On Friday 25th August, Simon Jenkins wrote a column for The Guardian that revived the long-lasting debate around the importance of learning modern foreign languages. Jenkins’s point was essentially that languages are not relevant to British people, speakers of today’s lingua franca, English. In addition, Jenkins states that language learning in formal education is dated and that the subject is as useful as “corporal punishment”, while also being “easy to test, quantify and regiment”. Yet, since computers cannot replace its practitioners, Jenkins’s solution is for full immersion to stay abroad, especially in important countries such as Germany, where culture can apparently be experienced without knowing the local language.
The column received 1048 replies, mostly to rebut Jenkins’s opinions.

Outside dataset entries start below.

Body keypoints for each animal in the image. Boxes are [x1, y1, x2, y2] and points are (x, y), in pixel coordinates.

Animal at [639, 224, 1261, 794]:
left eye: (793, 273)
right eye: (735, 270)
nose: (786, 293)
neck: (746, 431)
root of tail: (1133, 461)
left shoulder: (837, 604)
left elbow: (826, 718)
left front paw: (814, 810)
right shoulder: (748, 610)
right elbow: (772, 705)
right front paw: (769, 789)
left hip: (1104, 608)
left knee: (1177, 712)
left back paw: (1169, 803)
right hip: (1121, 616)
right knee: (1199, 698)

Several academics and language lovers wrote to The Guardian, which grouped the letters under the telling title “Just speaking English won’t get us very far in the world”. As stated in the first letter, which included MLC’s Professor Charles Forsdick as a signatory, “language is inextricably bound up with history, culture and economics”, and learning a foreign language offers “clear benefits […] across a whole range of domains such as health, security, business, diplomacy and intercultural understanding”. Multilingual individuals are equipped with “crucial skills [that] hinge on enhanced relationships and deep cultural understanding” and that “impact profoundly on business, politics and peace”. It is also worth noticing that employers across the UK are warning of a “deficit in terms of language skills relative to its competitors”, of which all students and educators, not only linguists, should be aware.

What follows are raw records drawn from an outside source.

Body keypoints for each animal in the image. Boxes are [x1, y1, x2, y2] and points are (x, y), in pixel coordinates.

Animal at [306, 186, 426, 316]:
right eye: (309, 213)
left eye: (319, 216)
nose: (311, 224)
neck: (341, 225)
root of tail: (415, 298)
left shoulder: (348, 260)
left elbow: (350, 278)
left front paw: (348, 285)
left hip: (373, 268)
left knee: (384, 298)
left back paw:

Professor of Classics at the University of Cambridge Mary Beard also wrote a response on the Times Literary Supplement, making the point that if Jenkins’s argument was “about taking more notice of the outside world […] but not being hooked on the linguistic route to that”, then this was a good point indeed. Learning a language means indissolubly experiencing a culture as well.
The Department of Modern Languages and Cultures at the University of Liverpool supports the objections to Jenkins’s article outlined above, and would like to sign off with a quote from Italian filmmaker, Federico Fellini: “a different language is a different vision of life”.